Output all records verbatim.

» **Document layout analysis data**
* * * * * * *

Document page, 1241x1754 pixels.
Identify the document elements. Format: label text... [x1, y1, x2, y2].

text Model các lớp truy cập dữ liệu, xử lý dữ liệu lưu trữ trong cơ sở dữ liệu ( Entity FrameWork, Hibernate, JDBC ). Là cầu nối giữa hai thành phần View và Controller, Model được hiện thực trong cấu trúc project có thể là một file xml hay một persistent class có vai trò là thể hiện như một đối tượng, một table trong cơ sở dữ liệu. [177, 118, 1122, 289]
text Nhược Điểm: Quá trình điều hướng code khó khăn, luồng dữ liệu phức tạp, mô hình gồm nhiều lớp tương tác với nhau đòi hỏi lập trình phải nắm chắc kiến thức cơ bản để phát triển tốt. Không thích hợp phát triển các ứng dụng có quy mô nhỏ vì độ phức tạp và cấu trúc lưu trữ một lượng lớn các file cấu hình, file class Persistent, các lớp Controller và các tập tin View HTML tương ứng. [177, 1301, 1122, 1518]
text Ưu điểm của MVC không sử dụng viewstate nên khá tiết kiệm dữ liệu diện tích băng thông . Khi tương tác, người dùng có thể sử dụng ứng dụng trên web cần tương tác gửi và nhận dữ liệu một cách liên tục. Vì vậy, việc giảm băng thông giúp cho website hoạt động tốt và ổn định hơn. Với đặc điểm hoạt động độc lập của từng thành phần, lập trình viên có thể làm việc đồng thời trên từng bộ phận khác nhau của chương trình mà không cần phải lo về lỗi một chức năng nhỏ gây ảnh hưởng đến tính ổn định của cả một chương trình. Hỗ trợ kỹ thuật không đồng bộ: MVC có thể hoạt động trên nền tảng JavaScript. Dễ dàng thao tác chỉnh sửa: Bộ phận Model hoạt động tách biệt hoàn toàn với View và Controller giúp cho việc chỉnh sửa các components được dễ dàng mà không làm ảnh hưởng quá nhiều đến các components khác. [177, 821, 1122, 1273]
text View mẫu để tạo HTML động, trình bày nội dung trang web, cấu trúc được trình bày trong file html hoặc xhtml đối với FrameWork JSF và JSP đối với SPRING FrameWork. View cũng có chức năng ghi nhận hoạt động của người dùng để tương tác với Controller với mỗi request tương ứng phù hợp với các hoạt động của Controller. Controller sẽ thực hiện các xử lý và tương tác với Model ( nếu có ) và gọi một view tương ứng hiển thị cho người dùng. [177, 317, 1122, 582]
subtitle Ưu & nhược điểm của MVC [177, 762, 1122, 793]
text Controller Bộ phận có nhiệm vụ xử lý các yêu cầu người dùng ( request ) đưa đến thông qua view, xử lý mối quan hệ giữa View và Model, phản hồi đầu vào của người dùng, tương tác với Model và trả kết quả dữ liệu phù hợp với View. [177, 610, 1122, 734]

* * * * * * *

» **Written solution**
Document page, 1241x1754 pixels.
Identify the document elements. Format: label text... [x1, y1, x2, y2].

text Model các lớp truy cập dữ liệu, xử lý dữ liệu lưu trữ trong cơ sở dữ liệu ( Entity FrameWork, Hibernate, JDBC ). Là cầu nối giữa hai thành phần View và Controller, Model được hiện thực trong cấu trúc project có thể là một file xml hay một persistent class có vai trò là thể hiện như một đối tượng, một table trong cơ sở dữ liệu. [177, 118, 1122, 289]
text Nhược Điểm: Quá trình điều hướng code khó khăn, luồng dữ liệu phức tạp, mô hình gồm nhiều lớp tương tác với nhau đòi hỏi lập trình phải nắm chắc kiến thức cơ bản để phát triển tốt. Không thích hợp phát triển các ứng dụng có quy mô nhỏ vì độ phức tạp và cấu trúc lưu trữ một lượng lớn các file cấu hình, file class Persistent, các lớp Controller và các tập tin View HTML tương ứng. [177, 1301, 1122, 1518]
text Ưu điểm của MVC không sử dụng viewstate nên khá tiết kiệm dữ liệu diện tích băng thông . Khi tương tác, người dùng có thể sử dụng ứng dụng trên web cần tương tác gửi và nhận dữ liệu một cách liên tục. Vì vậy, việc giảm băng thông giúp cho website hoạt động tốt và ổn định hơn. Với đặc điểm hoạt động độc lập của từng thành phần, lập trình viên có thể làm việc đồng thời trên từng bộ phận khác nhau của chương trình mà không cần phải lo về lỗi một chức năng nhỏ gây ảnh hưởng đến tính ổn định của cả một chương trình. Hỗ trợ kỹ thuật không đồng bộ: MVC có thể hoạt động trên nền tảng JavaScript. Dễ dàng thao tác chỉnh sửa: Bộ phận Model hoạt động tách biệt hoàn toàn với View và Controller giúp cho việc chỉnh sửa các components được dễ dàng mà không làm ảnh hưởng quá nhiều đến các components khác. [177, 821, 1122, 1273]
text View mẫu để tạo HTML động, trình bày nội dung trang web, cấu trúc được trình bày trong file html hoặc xhtml đối với FrameWork JSF và JSP đối với SPRING FrameWork. View cũng có chức năng ghi nhận hoạt động của người dùng để tương tác với Controller với mỗi request tương ứng phù hợp với các hoạt động của Controller. Controller sẽ thực hiện các xử lý và tương tác với Model ( nếu có ) và gọi một view tương ứng hiển thị cho người dùng. [177, 317, 1122, 582]
subtitle Ưu & nhược điểm của MVC [177, 762, 1122, 793]
text Controller Bộ phận có nhiệm vụ xử lý các yêu cầu người dùng ( request ) đưa đến thông qua view, xử lý mối quan hệ giữa View và Model, phản hồi đầu vào của người dùng, tương tác với Model và trả kết quả dữ liệu phù hợp với View. [177, 610, 1122, 734]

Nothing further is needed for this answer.